In yesterday’s guest post, based upon our empirical study of a religious liberty cases in the federal courts, I reported that the conventional wisdom that members of minority religions are significantly less likely to secure a favorable hearing from judges in the modern era was found to be without support. Just as importantly, the myth that members of outsider faiths fail at a disproportionate rate proves to be only half of the story. In fact, adherents to traditionalist Christian faiths, specifically Roman Catholics and Baptists, are the ones who enter the courthouse doors at a distinct disadvantage.
So why would those whose religious views are within the mainstream of American society be significantly less likely to succeed in obtaining a court-ordered accommodation of religious practices? That question provoked a plethora of vigorous comments yesterday, many of which suggested preferred answers or registered objections to the study. I am much comforted that these comments raised little that I had not already anticipated and planned to address in the coming days. Please be patient as the discussion unfolds a little more each day, eventually addressing most of these points in turn.
The simplest, if the most disturbing, explanation for the impaired litigation success of Catholics and Baptists would be that old-fashioned religious bigotry remains at work.

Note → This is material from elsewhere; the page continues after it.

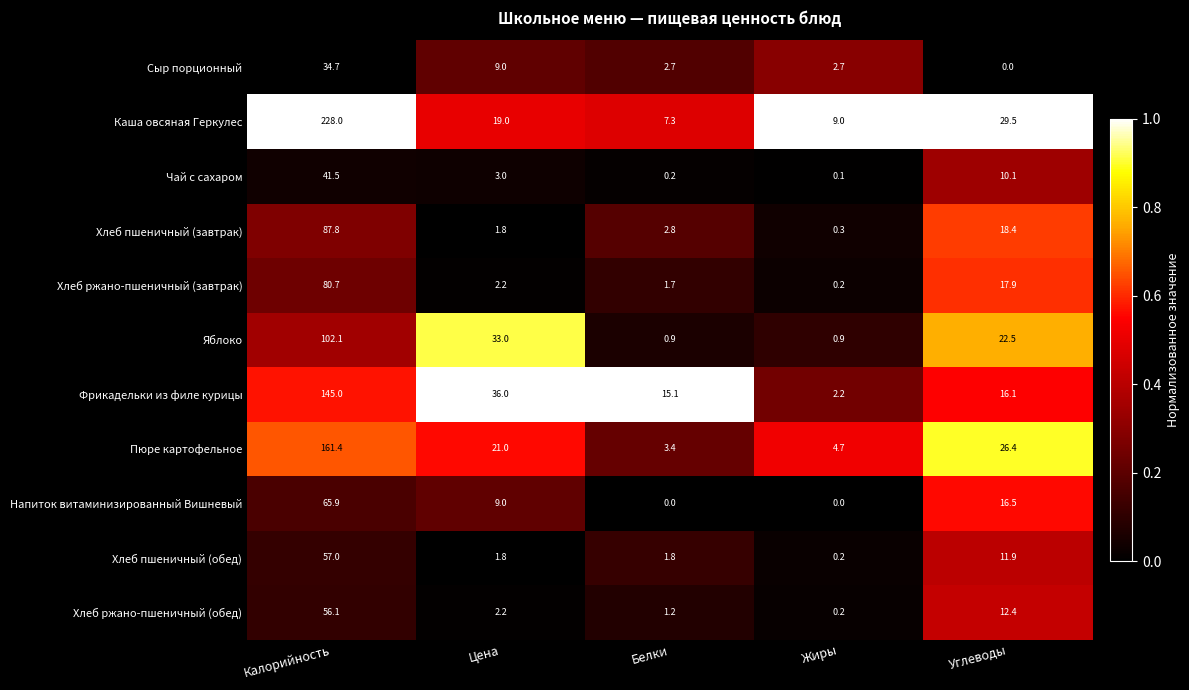

List the series in order of their peak value, lowest first.

Сыр порционный, Чай с сахаром, Хлеб ржано-пшеничный (обед), Хлеб пшеничный (обед), Напиток витаминизированный Вишневый, Хлеб ржано-пшеничный (завтрак), Хлеб пшеничный (завтрак), Яблоко, Фрикадельки из филе курицы, Пюре картофельное, Каша овсяная Геркулес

To be sure, as several scholars have documented in recent years (Philip Hamburger, Thomas Berg, John Jeffries, James Ryan, Richard Garnett), the evolution of church-state doctrine in the courts historically was substantially influenced by cultural prejudices against the Catholic Church as an institution and Catholics as religious minorities in American society. At earlier points in American history, Baptists too suffered persecution in certain regions for their enthusiastic and evangelical religious practices.
However, despite the sobering lessons of history, the skeptical judicial audience encountered by Catholic and Baptist claimants in our study need not be understood in terms of ordinary bias. As common as it may be these days to assume malice on the part of others, I regard a charge of unthinking prejudice here as unfair and too simplistic.

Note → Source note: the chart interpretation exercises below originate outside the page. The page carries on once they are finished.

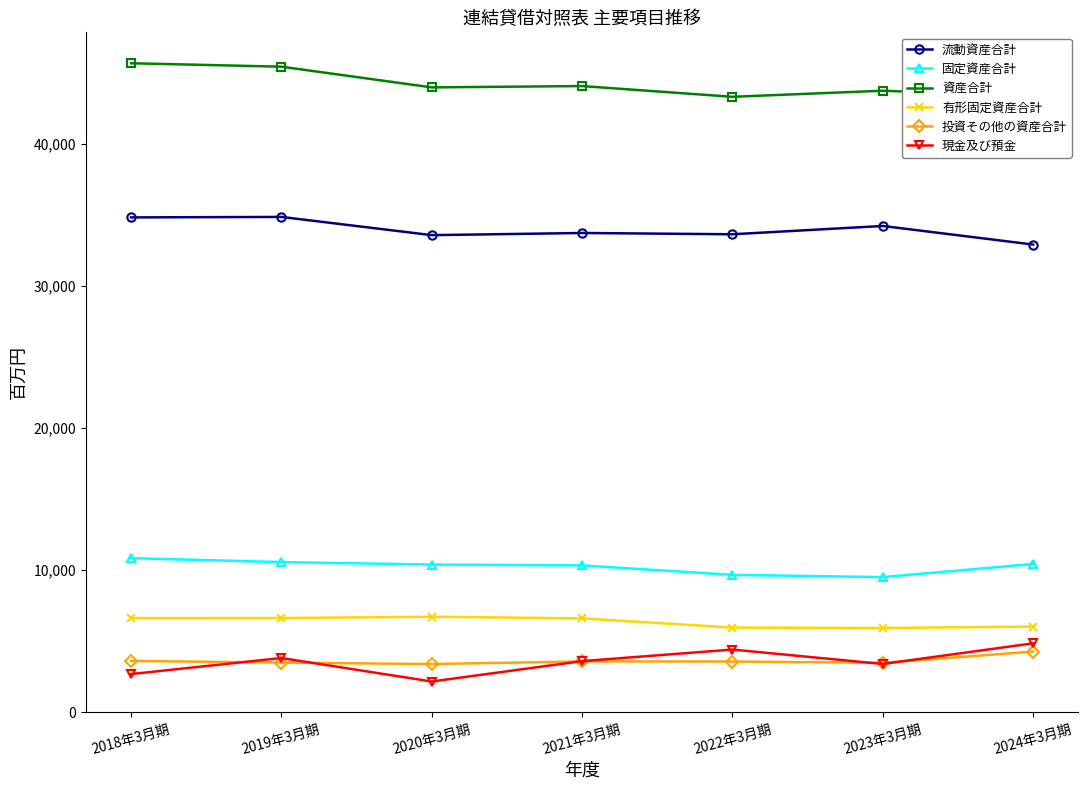

What are all the series names shown in the legend?

流動資産合計, 固定資産合計, 資産合計, 有形固定資産合計, 投資その他の資産合計, 現金及び預金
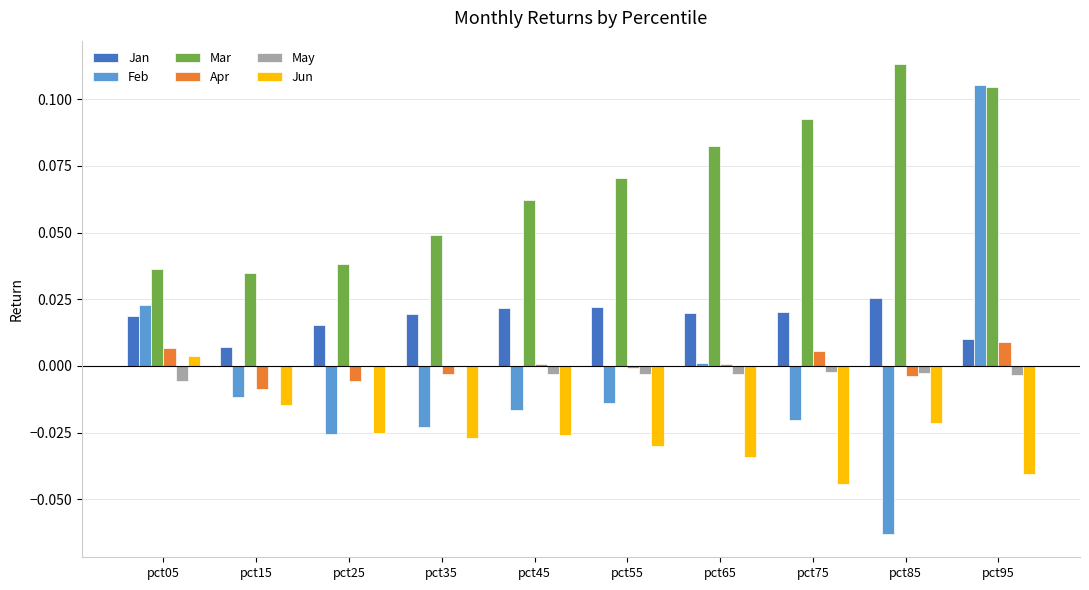

Is the value of Feb at pct35 greater than the value of Jan at pct85?

No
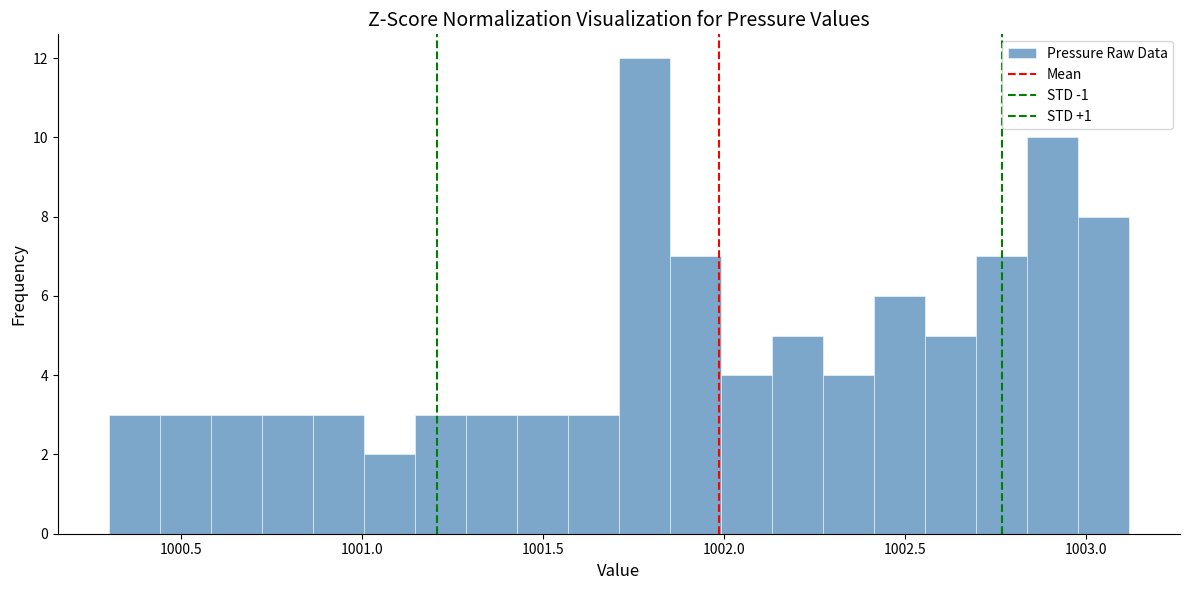

Around what value on the x-axis is the tallest bar? Give the approximate position of its centre, as read against the axis.

1001.80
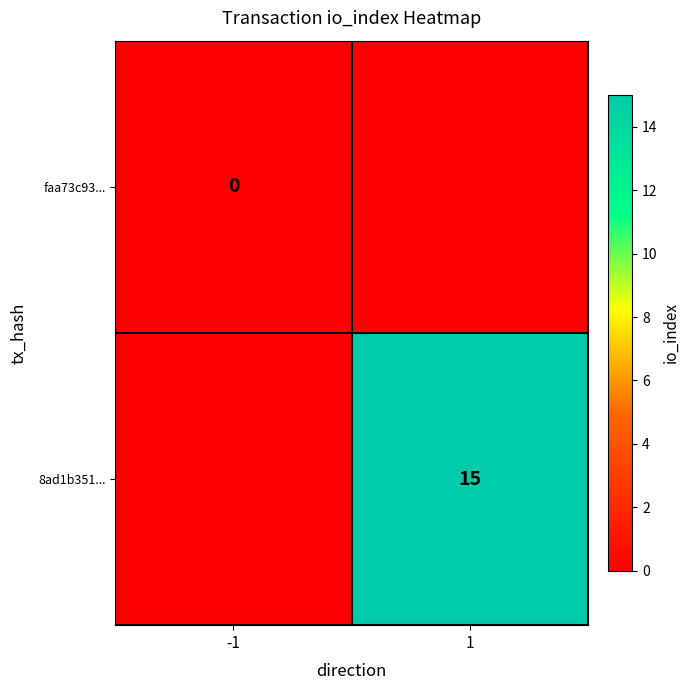

Is it true that 8ad1b351... equals 15 at 1?

True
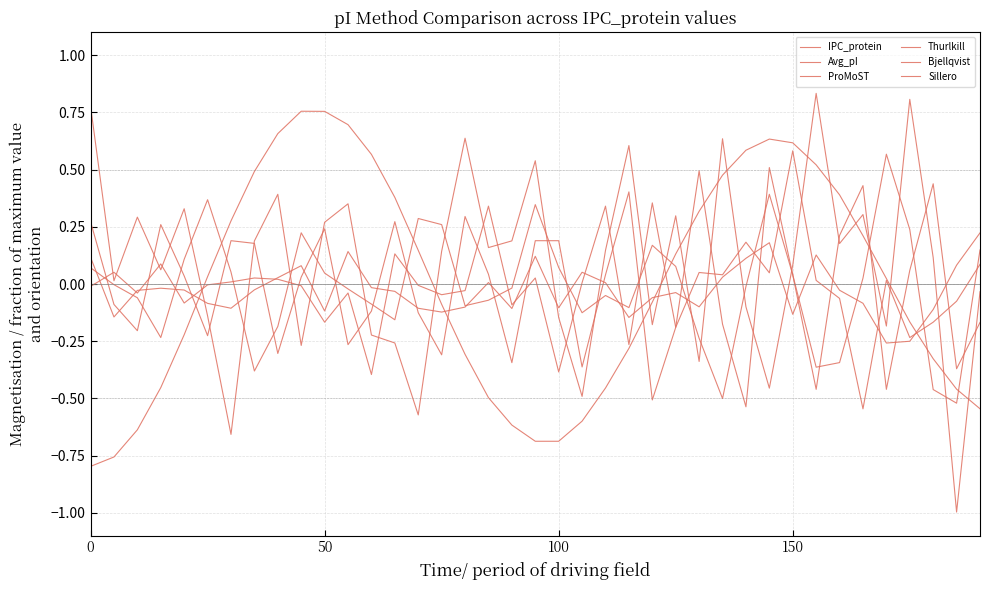

What is the minimum value for Sillero?

-0.5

A second and quite plausible explanation for the results in our study may be that the very fact of near-mainstream status works against a successful request for accommodation. Judges may consciously or subconsciously conclude that followers of those religious traditions are capable of effectively participating in the political process and thus are neither in need nor deserving of protection through judicial intervention from the results of that political process. Indeed, confirming that such assumptions are widespread, some of yesterday’s comments insisted upon this explanation.

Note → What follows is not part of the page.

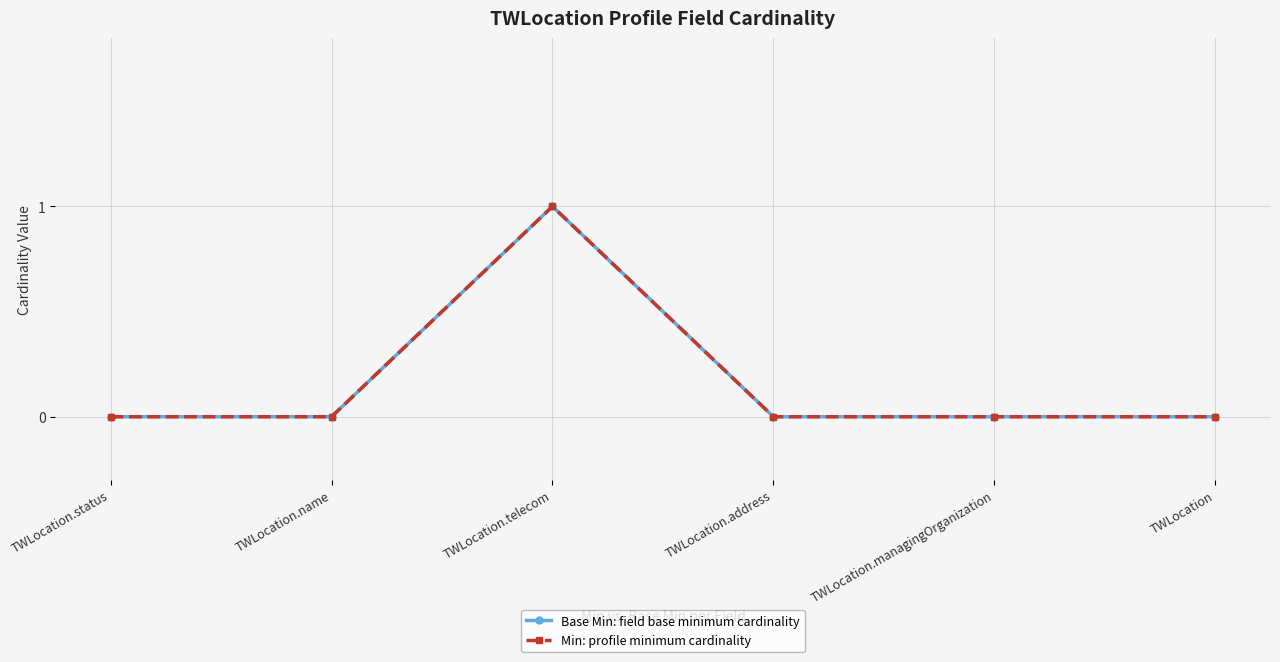

Does the chart have visible grid lines?

Yes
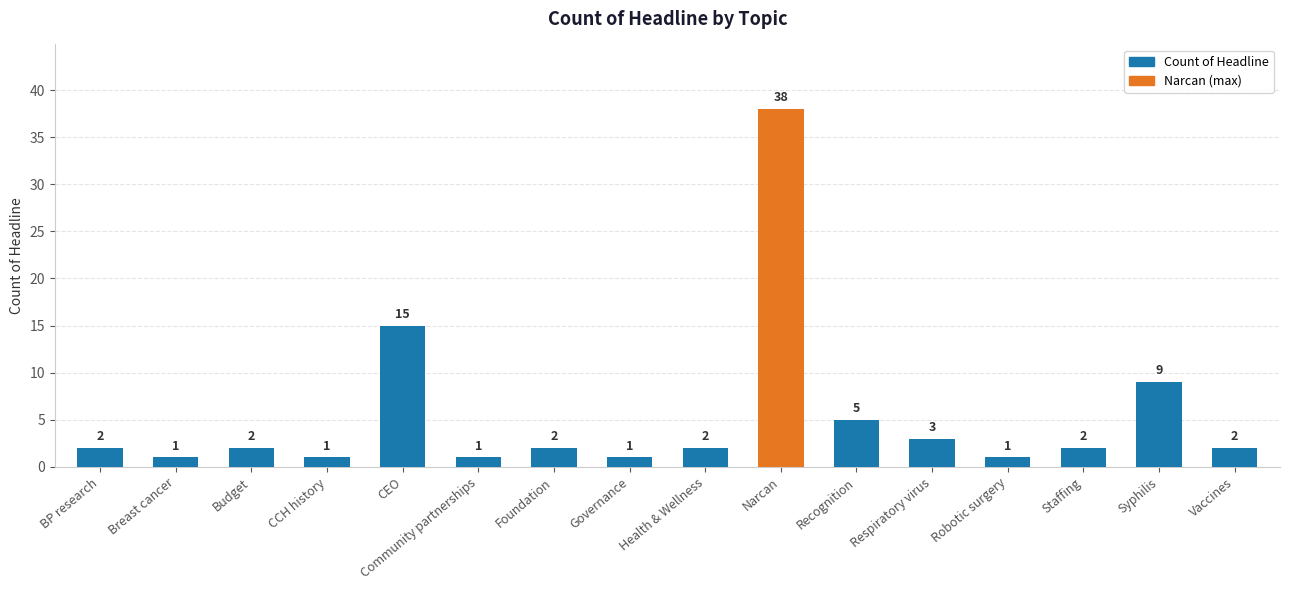

Reading right to left, extract all data points from this chart.

2	9	2	1	3	5	38	2	1	2	1	15	1	2	1	2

Similarly, because Catholics and Baptists are perceived by judges as having been fully acculturated into American society, individuals from such religious traditions may not be taken as seriously when asserting a conflict between their religious values and a government directive. As Michael McConnell has argued, judges may be unwilling to believe that “ordinary Americans” from mainstream religious groups “might entertain religious convictions that are out of the ordinary.” Thus, judges may assume that no mainstream religious believer need seriously fear meaningful repression by majoritarian government or serious burdens on religious conscience.
If this indeed explains the results in part, I submit this would be unfortunate and unjust. Presuming to treat a purportedly mainstream religion with less solicitude because of its supposed political strengths ignores the fact in our pluralist society that what constitutes the conventional in one region of the country may fall well outside of the norm in another. Tom Berg writes (link) that “in many places and institutions in the nation, evangelical Christians dominate culturally and politically and non-Christians constitute minorities,” while “in many other places and institutions, and on certain issues, traditionalist Christians join traditionalist Orthodox Jews as the outsiders.” (And, as suggested by some comments, yes, we specifically controlled in our study for religious demographic factors in the deciding judge’s locality.)
Tomorrow I’ll explore an additional explanation, considering whether the impaired success of traditionalist believers in the court might best be understood as turning on fundamental conflicts about social values. On Thursday, I’ll respond to several comments by addressing the suggestion that Catholics and Baptists lose in court because they should lose, that is, because their legal arguments simply are weaker.